(Aim):
Extend the article below about Gary Polland's earnings from Harris County court appointments, picking up after its final sentence.

(Document segment):
* Begin *
Reprinted from the August 13, 2014 Mongoose. There can be no doubt: Gary Polland is a smart, successful lawyer who knows how to make a lot of money from the practice of law. Polland is politically powerful and able to influence and profit from every Republican primary election. Polland should be your hero and role model if high income and political influence are your goals in life.
I asked a bunch of attorneys with experience in CPS cases how much they guessed Gary Polland had been paid in four and a half years for court appointments. Their guesses ranged from $300,000 – $700,000. They were totally floored to hear that Polland had been paid $1.9 million by Harris County since January 1, 2010 for court appointments. Just to be very clear, that is taxpayer dollars being paid to this one man for government court appointments only. It does not count the many cases where Polland was appointed by judges but paid by private parties.
* End *
(Entries):
* Begin *
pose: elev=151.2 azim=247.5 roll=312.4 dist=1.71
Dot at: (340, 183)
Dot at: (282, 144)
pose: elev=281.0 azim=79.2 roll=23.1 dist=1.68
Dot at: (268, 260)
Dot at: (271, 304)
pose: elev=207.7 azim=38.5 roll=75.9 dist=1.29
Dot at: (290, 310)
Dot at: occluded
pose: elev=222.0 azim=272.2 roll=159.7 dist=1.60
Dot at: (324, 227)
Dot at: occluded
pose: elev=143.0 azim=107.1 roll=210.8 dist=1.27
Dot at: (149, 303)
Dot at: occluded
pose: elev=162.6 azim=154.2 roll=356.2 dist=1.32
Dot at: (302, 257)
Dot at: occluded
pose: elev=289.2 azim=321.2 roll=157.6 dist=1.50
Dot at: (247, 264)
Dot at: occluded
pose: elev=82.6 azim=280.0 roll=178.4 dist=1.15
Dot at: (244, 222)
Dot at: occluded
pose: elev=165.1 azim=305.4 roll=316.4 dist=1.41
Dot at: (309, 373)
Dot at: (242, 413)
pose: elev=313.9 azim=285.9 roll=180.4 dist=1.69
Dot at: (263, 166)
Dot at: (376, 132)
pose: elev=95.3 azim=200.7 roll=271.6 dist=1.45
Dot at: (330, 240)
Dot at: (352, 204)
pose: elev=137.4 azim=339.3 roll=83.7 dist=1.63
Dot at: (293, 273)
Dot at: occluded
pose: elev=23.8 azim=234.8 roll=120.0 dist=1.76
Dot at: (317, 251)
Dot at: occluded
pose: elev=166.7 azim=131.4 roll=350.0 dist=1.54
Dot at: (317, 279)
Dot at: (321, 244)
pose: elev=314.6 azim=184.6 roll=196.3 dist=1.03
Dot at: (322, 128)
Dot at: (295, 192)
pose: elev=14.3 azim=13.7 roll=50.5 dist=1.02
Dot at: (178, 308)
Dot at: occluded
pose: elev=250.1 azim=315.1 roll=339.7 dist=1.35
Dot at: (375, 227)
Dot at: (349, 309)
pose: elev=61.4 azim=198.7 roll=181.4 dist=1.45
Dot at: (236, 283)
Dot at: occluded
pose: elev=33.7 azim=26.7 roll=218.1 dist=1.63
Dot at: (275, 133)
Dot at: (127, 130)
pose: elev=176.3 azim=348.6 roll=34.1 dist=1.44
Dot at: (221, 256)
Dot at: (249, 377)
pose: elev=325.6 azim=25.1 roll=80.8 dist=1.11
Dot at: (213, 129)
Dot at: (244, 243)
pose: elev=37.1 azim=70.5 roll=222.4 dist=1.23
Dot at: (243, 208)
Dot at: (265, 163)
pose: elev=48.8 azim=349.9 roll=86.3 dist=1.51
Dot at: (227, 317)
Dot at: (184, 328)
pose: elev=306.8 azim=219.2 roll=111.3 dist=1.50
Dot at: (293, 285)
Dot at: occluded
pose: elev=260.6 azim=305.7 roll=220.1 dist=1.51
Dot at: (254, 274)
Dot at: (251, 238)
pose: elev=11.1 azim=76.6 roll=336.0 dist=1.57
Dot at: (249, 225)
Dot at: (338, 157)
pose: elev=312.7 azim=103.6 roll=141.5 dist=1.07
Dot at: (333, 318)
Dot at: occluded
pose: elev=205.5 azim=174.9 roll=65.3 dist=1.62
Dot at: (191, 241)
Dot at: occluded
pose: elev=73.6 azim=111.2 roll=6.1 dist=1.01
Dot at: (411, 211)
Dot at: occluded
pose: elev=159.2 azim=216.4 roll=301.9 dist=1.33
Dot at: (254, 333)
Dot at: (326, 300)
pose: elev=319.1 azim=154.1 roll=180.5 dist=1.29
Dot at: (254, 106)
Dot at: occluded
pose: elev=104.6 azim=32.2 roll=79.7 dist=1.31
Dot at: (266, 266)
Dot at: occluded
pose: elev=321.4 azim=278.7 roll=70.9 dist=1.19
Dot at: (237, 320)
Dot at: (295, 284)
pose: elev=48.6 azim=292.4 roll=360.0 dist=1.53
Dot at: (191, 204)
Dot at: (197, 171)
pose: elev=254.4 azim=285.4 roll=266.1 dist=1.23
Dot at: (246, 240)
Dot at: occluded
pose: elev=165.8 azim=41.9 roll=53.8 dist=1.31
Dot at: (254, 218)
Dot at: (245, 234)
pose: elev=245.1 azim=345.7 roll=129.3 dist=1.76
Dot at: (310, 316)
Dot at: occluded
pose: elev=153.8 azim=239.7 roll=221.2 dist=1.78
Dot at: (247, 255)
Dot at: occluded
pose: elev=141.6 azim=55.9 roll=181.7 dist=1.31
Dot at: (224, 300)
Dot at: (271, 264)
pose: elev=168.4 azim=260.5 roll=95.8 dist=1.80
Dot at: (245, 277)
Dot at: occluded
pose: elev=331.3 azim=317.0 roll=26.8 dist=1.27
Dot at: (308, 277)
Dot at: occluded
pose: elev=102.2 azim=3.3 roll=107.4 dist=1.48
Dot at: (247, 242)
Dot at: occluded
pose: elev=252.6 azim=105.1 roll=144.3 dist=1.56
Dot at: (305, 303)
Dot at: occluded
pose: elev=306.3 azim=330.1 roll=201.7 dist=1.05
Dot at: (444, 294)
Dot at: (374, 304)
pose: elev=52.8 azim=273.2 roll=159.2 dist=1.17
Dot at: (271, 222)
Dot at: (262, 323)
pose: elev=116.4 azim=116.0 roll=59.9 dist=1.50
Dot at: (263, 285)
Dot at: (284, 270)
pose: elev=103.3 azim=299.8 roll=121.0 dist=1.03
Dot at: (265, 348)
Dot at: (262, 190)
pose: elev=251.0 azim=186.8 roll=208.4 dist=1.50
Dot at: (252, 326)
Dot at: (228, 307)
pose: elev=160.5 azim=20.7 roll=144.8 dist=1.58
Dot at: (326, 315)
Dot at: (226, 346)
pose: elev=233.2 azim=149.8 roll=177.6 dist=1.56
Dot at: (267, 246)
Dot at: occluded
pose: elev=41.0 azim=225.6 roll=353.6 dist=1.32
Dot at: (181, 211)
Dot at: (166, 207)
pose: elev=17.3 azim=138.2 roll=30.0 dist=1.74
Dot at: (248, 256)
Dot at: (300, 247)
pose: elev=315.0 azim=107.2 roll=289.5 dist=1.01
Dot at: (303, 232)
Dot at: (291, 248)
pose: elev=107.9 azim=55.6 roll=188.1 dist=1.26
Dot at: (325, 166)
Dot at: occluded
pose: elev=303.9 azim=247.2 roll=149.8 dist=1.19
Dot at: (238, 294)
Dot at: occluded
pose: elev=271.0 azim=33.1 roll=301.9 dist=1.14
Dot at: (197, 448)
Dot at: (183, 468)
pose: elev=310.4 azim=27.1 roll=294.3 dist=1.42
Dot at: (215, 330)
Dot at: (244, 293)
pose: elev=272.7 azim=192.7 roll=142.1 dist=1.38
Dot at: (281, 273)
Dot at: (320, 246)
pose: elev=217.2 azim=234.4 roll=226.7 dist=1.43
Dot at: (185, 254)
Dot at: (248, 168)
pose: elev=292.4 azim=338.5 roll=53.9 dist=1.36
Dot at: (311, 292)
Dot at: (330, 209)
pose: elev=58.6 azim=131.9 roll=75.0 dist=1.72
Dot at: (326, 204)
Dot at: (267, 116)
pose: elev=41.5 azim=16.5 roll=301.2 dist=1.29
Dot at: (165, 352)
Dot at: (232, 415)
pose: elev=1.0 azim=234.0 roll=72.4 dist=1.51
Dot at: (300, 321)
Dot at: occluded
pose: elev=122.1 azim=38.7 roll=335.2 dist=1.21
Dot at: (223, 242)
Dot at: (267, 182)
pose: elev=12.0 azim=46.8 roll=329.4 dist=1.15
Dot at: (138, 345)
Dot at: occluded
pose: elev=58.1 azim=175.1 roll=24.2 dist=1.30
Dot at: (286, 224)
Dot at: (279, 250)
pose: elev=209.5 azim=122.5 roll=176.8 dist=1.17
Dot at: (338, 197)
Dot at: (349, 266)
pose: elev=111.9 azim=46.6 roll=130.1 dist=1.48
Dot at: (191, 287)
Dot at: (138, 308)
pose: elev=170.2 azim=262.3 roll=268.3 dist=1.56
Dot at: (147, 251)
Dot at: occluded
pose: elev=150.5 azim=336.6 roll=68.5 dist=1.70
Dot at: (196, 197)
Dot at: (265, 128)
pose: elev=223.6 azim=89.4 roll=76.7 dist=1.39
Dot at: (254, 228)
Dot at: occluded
* End *
(The output):
My investigation into this incredible situation has just begun, but here is what I know:
Polland has enormous political influence in Harris County Republican primaries, especially with judges, because he is one of the “Big Three” endorsers. It is virtually impossible to win a Harris County GOP judicial primary, even for an incumbent, without at least two of three endorsements from Hotze, Lowry or Polland. Unlike Hotze or Lowry, Polland is an attorney. Click here to see who Polland endorsed in the 2014 GOP primaries.
In CPS cases, where the Texas Department of Family and Protective Services is a party, the courts are required to appoint attorneys for the children and for indigent or absent parents. The child’s attorney in CPS cases is called an “attorney ad litem.” Each judge has near total freedom to choose the attorneys who are appointed in CPS cases. Attorneys appointed in CPS cases are paid by Harris County after a voucher signed by the lawyer “upon penalty of perjury” is approved by the Judge. Click here to see a very small sample of CPS vouchers submitted by Mr. Polland. Note the charges for “travel for and conduct home visit and prepare report with photo’s” on each invoice.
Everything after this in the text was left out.